Non-renewal of fixed term contract must be fair
Royal Surrey County NHS Foundation Trust v Drzymala (Employment Appeal Tribunal)
The EAT has confirmed that an employer’s compliance with the requirements of the Fixed Term Employees Regulations when not renewing a fixed term employee's contract does not create an automatic defence against an unfair dismissal claim.
A doctor was employed on a series of fixed term contracts. Her last contract was not renewed because her employer decided to make a permanent appointment to the role she had been performing. She interviewed for the position but was unsuccessful after a competitive recruitment process. Her employer mentioned an alternative role in a lower-ranking post but did not discuss it further with her.
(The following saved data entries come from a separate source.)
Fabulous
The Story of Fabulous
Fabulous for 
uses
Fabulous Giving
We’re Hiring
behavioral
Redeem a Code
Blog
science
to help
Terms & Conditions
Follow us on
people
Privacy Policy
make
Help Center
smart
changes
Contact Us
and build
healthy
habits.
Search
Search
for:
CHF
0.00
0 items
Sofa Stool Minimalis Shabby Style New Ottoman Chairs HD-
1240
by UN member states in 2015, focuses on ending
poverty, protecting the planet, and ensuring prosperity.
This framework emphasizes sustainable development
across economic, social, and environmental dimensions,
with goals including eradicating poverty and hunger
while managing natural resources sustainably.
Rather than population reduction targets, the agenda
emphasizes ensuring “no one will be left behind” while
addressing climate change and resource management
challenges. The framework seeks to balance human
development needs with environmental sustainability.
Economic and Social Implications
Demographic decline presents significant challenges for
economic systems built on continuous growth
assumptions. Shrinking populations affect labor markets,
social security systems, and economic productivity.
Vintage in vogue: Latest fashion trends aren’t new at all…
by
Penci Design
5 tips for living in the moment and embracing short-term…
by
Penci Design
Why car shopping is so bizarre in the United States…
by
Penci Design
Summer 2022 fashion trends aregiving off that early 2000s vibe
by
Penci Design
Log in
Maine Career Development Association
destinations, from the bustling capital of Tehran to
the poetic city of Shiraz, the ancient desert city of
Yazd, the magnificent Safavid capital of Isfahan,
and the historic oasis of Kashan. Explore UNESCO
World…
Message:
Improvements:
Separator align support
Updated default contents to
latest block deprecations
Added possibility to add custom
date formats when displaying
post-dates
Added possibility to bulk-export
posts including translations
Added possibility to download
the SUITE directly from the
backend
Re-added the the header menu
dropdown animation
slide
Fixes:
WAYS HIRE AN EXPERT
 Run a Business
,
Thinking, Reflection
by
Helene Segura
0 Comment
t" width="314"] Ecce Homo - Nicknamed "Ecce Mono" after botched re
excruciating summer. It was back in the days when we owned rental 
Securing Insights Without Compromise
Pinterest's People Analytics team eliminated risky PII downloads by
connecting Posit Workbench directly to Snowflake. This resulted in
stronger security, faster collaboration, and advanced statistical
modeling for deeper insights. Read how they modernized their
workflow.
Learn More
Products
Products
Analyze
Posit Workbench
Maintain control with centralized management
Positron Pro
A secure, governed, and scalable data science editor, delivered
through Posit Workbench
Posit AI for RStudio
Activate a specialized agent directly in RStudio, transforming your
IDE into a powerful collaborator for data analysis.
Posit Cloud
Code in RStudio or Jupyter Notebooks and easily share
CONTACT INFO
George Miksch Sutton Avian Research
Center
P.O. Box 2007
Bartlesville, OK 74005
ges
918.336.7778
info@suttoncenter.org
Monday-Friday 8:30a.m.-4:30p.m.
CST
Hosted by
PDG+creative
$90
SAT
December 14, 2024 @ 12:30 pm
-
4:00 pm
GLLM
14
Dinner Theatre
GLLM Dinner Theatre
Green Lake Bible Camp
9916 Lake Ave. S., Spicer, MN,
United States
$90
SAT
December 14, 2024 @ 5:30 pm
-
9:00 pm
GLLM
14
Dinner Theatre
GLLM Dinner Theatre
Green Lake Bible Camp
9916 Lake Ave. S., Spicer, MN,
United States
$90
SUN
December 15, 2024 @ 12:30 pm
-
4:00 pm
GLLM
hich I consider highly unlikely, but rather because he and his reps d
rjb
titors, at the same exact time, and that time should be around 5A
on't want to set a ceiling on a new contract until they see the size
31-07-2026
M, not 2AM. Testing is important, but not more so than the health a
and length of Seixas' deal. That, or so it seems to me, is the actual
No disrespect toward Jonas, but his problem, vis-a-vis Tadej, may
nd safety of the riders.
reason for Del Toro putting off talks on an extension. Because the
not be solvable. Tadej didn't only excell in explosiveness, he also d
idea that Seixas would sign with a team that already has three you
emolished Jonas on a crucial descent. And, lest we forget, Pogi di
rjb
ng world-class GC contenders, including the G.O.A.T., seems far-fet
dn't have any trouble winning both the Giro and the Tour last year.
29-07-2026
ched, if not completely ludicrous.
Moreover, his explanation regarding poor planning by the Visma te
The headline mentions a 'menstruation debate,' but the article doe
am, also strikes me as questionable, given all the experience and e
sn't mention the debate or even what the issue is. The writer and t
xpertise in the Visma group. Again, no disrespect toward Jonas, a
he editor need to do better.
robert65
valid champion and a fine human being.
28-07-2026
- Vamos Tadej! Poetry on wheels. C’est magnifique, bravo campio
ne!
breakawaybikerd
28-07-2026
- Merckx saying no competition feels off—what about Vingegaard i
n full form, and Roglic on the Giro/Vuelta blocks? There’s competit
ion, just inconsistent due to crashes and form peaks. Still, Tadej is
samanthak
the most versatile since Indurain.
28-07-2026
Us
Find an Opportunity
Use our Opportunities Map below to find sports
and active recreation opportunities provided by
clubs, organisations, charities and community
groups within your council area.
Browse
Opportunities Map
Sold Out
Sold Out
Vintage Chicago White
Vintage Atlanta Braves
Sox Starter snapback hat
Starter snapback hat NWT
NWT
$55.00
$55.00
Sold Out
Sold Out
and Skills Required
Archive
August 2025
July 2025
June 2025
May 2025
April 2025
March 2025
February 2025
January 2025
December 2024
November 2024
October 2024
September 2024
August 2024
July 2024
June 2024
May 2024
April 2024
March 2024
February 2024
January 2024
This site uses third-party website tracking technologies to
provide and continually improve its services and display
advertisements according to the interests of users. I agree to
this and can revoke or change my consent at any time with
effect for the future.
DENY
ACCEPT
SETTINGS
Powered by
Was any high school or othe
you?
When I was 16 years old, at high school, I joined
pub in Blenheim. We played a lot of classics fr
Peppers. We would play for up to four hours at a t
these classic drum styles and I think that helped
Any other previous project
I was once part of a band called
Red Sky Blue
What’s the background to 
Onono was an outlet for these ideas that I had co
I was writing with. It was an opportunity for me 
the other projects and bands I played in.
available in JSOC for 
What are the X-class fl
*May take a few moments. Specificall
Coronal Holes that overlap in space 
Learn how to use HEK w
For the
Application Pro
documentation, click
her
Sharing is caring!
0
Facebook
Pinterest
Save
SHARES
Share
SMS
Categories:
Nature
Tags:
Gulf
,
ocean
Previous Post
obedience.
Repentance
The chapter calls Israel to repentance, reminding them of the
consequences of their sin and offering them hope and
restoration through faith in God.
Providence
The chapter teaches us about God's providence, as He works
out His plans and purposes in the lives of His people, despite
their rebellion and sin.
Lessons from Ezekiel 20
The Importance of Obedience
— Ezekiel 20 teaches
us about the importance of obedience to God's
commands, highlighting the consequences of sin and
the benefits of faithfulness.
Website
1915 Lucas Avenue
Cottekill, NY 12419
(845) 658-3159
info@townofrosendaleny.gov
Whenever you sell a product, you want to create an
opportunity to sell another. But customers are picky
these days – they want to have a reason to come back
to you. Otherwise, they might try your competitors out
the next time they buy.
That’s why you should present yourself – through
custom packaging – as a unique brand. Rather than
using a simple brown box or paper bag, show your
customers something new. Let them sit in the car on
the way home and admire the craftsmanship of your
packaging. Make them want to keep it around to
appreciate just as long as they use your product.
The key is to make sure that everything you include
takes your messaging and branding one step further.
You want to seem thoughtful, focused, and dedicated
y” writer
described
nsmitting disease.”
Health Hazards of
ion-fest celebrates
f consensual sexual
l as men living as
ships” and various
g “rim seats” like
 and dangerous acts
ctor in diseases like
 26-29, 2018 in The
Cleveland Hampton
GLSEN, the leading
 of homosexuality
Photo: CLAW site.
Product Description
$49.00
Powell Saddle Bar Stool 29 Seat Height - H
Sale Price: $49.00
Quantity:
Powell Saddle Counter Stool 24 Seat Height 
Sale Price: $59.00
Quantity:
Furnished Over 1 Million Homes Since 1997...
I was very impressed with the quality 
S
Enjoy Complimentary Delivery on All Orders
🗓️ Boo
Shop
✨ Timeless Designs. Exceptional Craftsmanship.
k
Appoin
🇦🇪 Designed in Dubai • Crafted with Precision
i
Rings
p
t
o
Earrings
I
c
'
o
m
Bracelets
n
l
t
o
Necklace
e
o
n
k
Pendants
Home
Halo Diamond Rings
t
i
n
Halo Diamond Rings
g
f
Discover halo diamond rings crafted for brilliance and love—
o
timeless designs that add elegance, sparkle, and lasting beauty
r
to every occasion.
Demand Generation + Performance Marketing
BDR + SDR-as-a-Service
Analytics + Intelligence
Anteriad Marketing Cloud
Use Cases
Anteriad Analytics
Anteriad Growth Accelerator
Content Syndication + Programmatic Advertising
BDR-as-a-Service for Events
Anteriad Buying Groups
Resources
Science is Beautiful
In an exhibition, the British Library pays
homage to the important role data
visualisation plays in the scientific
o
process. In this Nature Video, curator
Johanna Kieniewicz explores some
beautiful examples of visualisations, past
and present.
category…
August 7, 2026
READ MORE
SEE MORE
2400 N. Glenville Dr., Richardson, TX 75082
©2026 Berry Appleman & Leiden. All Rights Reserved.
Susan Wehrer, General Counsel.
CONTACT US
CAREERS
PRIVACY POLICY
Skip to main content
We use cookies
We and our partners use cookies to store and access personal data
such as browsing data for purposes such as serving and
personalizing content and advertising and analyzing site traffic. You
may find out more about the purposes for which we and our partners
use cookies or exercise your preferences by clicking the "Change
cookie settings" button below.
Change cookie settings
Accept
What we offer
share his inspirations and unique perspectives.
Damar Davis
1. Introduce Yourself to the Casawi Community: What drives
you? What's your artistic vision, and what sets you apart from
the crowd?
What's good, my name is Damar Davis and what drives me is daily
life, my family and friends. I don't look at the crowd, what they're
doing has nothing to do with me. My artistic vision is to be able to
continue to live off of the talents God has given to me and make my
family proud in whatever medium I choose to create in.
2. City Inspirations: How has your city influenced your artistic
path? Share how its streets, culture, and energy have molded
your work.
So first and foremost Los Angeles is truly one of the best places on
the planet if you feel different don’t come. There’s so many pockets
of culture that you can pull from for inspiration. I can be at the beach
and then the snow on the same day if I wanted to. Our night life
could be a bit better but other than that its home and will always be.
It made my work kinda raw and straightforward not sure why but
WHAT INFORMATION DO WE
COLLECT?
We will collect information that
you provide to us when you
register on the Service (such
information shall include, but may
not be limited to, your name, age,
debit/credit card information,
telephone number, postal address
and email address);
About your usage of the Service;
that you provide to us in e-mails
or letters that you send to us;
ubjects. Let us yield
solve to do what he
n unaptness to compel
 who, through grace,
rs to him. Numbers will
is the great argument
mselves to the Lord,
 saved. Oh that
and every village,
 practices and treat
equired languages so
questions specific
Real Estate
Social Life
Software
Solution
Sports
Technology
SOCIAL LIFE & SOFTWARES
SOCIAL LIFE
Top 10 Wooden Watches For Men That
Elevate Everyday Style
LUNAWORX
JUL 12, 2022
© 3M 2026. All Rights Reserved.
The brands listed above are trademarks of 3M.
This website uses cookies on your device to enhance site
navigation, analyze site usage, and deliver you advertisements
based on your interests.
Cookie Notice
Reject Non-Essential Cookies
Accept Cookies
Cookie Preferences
The doctor was given three months' notice in writing of the end of her fixed term contract, without mention of a right of appeal or the possibility of alternative employment. She raised a grievance and requested an appeal against the termination of her employment. Her employer acknowledged that it should have offered a right of appeal against the non-renewal of her contract, but did not think that it would have changed the outcome.
The doctor brought a successful claim for unfair dismissal in the ET. Her employer appealed, arguing that informing her of vacancies as required by the Fixed Term Employees Regulations satisfied the requirements of fairness, or at least provided evidence in support of it having acted fairly.
The EAT dismissed the appeal and concluded that compliance with the Fixed Term Employee Regulations does not of itself create a defence to an unfair dismissal claim. Whether an employee is treated fairly is a question of fact. Usually, when an employer decides not to renew a fixed term contract it can rely on "some other substantial reason" (SOSR) as the potentially fair reason for dismissal. In these circumstances however, the Tribunal was entitled to find that the dismissal was unfair due to the employer’s failure to expand upon its initial discussion with the doctor regarding alternative roles, and not providing a right of appeal against the non-renewal of her contract.
Whilst there is no universal obligation to offer alternative employment for an employee on a fixed-term contract, the employer had chosen to engage in such discussions in this case, and therefore it was unfair that it later decided not to pursue that option with her.